● Description of the task: Go through the lines below one by one and count those holding the string "other". Give the count alone.

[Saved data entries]

*** Block opens ***

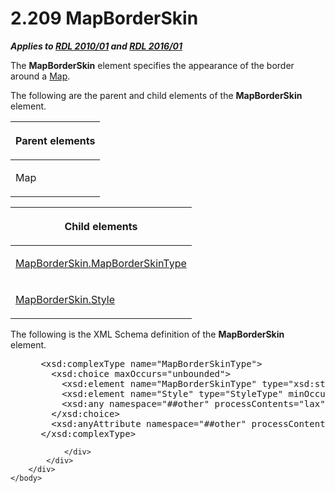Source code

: <html dir="LTR" xmlns:mshelp="http://msdn.microsoft.com/mshelp" xmlns:ddue="http://ddue.schemas.microsoft.com/authoring/2003/5" xmlns:xlink="http://www.w3.org/1999/xlink" xmlns:tool="http://www.microsoft.com/tooltip">
    <head>
        <meta http-equiv="Content-Type" content="text/html; CHARSET=utf-8"></meta>
        <meta name="save" content="history"></meta>
        <title>2.209 MapBorderSkin</title>
        <xml>
            <mshelp:toctitle title="2.209 MapBorderSkin"></mshelp:toctitle>
            <mshelp:rltitle title="[MS-RDL]: MapBorderSkin"></mshelp:rltitle>
            <mshelp:keyword index="A" term="eb333213-45f6-46a2-8cb2-c7a6e3915e6c"></mshelp:keyword>
            <mshelp:attr name="DCSext.ContentType" value="open specification"></mshelp:attr>
            <mshelp:attr name="AssetID" value="eb333213-45f6-46a2-8cb2-c7a6e3915e6c"></mshelp:attr>
            <mshelp:attr name="TopicType" value="kbRef"></mshelp:attr>
            <mshelp:attr name="DCSext.Title" value="[MS-RDL]: MapBorderSkin" />
        </xml>
    </head>
    <body>
        <div id="header">
            <h1 class="heading">2.209 MapBorderSkin</h1>
        </div>
        <div id="mainSection">
            <div id="mainBody">
                <div id="allHistory" class="saveHistory"></div>
                <div id="sectionSection0" class="section" name="collapseableSection">
                    

<p><b><i>Applies to </i></b><a href="3428e690-a348-4ec7-8a6a-8efb42d2cdee.md"><b><i>RDL 2010/01</i></b></a><b><i>
and </i></b><a href="52ce3983-2bfc-4e72-9359-42aaf5fe4509.md"><b><i>RDL 2016/01</i></b></a></p>

<p>The <b>MapBorderSkin</b> element specifies the appearance of
the border around a <a href="fd166dd8-6772-4507-b3f6-50a2b7cfd6ac.md">Map</a>.</p>

<p>The following are the parent and child elements of the <b>MapBorderSkin</b>
element.</p>

<table>
 <thead>
  <tr>
   <th>
   <p>Parent elements</p>
   </th>
  </tr>
 </thead>
 <tr>
  <td>
  <p>Map</p>
  </td>
 </tr>
</table>

<p> </p>

<table>
 <thead>
  <tr>
   <th>
   <p>Child elements</p>
   </th>
  </tr>
 </thead>
 <tr>
  <td>
  <p><a href="84415d7b-843c-4672-bbee-f92a71d15023.md">MapBorderSkin.MapBorderSkinType</a></p>
  </td>
 </tr>
 <tr>
  <td>
  <p><a href="23798ef4-d7ff-4b79-ba9c-a51f6d9b5149.md">MapBorderSkin.Style</a></p>
  </td>
 </tr>
</table>

<p>The following is the XML Schema definition of the <b>MapBorderSkin</b>
element.           </p>

<dl>
<dd>
<div><pre> &lt;xsd:complexType name=&quot;MapBorderSkinType&quot;&gt;
   &lt;xsd:choice maxOccurs=&quot;unbounded&quot;&gt;
     &lt;xsd:element name=&quot;MapBorderSkinType&quot; type=&quot;xsd:string&quot; minOccurs=&quot;0&quot; /&gt;
     &lt;xsd:element name=&quot;Style&quot; type=&quot;StyleType&quot; minOccurs=&quot;0&quot; /&gt;
     &lt;xsd:any namespace=&quot;##other&quot; processContents=&quot;lax&quot; /&gt;
   &lt;/xsd:choice&gt;
   &lt;xsd:anyAttribute namespace=&quot;##other&quot; processContents=&quot;lax&quot; /&gt;
 &lt;/xsd:complexType&gt;
</pre></div>
</dd></dl>


                </div>
            </div>
        </div>
    </body>
</html>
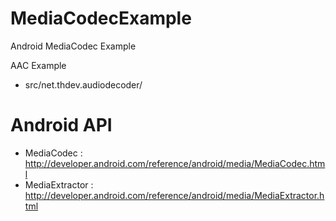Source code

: MediaCodecExample
=================

Android MediaCodec Example

AAC Example 
 - src/net.thdev.audiodecoder/


Android API
=================
- MediaCodec : http://developer.android.com/reference/android/media/MediaCodec.html
- MediaExtractor : http://developer.android.com/reference/android/media/MediaExtractor.html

*** Block closes ***

● Response box: 2